Two-day conference explores the roots and attributes of this century's radical changes in the Middle East
As part of the inaugural celebration of UCLA’s Luskin Conference Center, faculty from the UCLA departments of history, sociology and anthropology worked with the Center for Near Eastern Studies to organize the two-day conference, “Understanding the New Middle East,” in early February 2018. The conference brought together academics, politicians and other experts to explore the roots of current crises in the region and chart its probable near future.
The crises that have marked the Middle East since the beginning of the Arab uprisings in 2011 are linked to the region’s enduring historical challenges of population growth, poverty, corruption, economic decline, unemployment, drought and religious extremism. But these crises have led to modern challenges of their own, including the shifting role of regional and outside powers now locked in proxy wars from Syria to Yemen, the emergence of new nonstate actors seeking to displace existing nation states and the explosion of grassroots demands that have questioned the durability of existing authoritarian regimes.
Under the direction of UCLA historian James Gelvin (history), colleagues Kevan Harris (sociology), Aomar Boum (anthropology) and Aslı Bâli (School of Law, and director, Center for Near Eastern Studies) created the conference around interdisciplinary themes. Individual panels addressed the topics of “The Arab World Post-Uprisings,” “The Future of Political Islam,” “Art and Culture in the New Middle East,” “The Syrian Crisis,” “Regional and International Competition in the New Middle East” and “Human Security in the New Middle East.”
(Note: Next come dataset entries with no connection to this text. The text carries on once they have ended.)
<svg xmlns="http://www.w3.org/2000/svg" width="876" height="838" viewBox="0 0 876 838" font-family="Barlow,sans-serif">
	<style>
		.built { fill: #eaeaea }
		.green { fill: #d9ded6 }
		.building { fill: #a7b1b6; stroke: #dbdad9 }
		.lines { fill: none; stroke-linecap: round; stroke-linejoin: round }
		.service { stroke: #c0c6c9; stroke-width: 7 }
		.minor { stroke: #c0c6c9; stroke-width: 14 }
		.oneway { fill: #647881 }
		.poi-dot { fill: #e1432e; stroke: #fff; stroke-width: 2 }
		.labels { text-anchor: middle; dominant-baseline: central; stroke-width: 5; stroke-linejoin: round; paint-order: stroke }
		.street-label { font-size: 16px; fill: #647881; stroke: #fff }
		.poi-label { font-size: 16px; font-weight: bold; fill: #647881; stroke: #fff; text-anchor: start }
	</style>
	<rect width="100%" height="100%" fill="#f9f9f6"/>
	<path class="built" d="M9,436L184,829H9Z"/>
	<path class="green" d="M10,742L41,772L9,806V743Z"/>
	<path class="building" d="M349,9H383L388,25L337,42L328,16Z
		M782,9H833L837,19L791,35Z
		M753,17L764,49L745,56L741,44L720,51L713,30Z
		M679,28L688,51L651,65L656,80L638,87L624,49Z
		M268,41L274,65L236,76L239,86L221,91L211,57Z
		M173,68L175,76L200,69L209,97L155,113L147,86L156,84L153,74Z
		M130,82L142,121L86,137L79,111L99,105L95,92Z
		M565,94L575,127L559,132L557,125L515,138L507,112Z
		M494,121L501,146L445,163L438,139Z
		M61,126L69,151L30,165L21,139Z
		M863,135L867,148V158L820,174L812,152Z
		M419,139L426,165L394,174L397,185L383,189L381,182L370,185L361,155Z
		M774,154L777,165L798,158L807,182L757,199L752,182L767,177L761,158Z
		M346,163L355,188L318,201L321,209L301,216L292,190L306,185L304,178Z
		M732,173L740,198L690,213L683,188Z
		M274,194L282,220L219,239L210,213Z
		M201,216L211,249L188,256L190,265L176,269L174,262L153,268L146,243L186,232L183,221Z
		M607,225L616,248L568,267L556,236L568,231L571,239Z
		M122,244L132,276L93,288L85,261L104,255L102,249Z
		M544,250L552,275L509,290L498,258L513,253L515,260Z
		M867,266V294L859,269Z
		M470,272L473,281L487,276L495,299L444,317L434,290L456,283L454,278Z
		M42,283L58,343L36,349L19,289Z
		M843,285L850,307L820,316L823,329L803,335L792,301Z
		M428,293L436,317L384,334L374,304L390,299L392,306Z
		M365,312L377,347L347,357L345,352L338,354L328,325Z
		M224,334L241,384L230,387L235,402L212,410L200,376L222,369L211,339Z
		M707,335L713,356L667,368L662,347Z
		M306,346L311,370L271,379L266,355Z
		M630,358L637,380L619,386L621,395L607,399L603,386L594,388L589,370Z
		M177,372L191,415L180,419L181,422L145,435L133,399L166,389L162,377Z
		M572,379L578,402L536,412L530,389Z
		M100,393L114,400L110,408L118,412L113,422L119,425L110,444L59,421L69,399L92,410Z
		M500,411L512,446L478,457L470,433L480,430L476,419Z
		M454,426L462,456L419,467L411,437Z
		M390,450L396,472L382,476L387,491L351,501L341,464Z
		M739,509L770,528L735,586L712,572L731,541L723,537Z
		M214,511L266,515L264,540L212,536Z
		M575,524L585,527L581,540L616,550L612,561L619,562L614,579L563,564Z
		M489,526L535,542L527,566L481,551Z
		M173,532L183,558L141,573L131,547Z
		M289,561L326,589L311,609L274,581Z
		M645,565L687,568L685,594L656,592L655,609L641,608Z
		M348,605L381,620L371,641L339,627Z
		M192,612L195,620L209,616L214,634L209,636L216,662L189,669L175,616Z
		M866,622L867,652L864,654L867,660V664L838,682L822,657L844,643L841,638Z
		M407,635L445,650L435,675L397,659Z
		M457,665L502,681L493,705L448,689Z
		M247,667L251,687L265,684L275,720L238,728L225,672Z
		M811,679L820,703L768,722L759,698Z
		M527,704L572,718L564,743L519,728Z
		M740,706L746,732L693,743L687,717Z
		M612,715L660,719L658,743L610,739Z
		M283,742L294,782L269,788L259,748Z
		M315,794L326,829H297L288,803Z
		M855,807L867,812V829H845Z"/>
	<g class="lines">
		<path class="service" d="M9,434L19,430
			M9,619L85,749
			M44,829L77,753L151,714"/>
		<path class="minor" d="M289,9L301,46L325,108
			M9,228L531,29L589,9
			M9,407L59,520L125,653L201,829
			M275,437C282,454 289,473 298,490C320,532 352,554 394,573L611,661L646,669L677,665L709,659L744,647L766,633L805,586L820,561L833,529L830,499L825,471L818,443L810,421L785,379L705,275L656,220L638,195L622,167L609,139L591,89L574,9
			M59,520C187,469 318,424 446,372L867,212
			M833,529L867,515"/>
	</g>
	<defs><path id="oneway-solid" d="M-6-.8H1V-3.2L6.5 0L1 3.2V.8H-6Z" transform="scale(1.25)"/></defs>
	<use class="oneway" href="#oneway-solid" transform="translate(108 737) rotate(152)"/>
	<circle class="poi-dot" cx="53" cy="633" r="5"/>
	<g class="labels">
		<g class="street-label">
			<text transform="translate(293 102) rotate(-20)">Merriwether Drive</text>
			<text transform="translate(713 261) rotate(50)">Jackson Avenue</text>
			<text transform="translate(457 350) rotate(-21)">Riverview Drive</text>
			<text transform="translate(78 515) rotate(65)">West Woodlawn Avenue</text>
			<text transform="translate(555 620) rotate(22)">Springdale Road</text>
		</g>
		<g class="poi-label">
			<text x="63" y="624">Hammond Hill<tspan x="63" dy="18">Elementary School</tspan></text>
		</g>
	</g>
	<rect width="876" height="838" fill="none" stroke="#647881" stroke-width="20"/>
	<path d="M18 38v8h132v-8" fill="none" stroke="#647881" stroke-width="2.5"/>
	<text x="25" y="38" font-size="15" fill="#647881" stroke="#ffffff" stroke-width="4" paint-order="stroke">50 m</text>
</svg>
James Gelvin (History), Aslı Bâli (outgoing CNES Director), Gail Kligman (Associate Vice Provost, International Institute),
Moncef Marzouki (Guest Speaker), and Ali Behdad (incoming CNES Director) mark the keynote address. (UCLA Photo)
Some 20 experts from European and North American universities, policy and military institutions gave presentations, with a UCLA professor summarizing the key points of each panel. Moncef Marzouki, the first democratically elected president of Tunisia (2011–14) and a well-known human rights activist and public intellectual, delivered the keynote address to an audience of roughly 200 scholars, policy makers, journalists and students.
The February conference laid the groundwork for continued interdisciplinary research collaboration among UCLA and external scholars on the pressing issues of the Middle East and their policy implications. Of note, the event also gave UCLA graduate students and the broader Los Angeles community unparalleled access to the most recent research of leading scholars of the Middle East. To spur new scholarship on the region, the conference materials will be disseminated as an edited volume.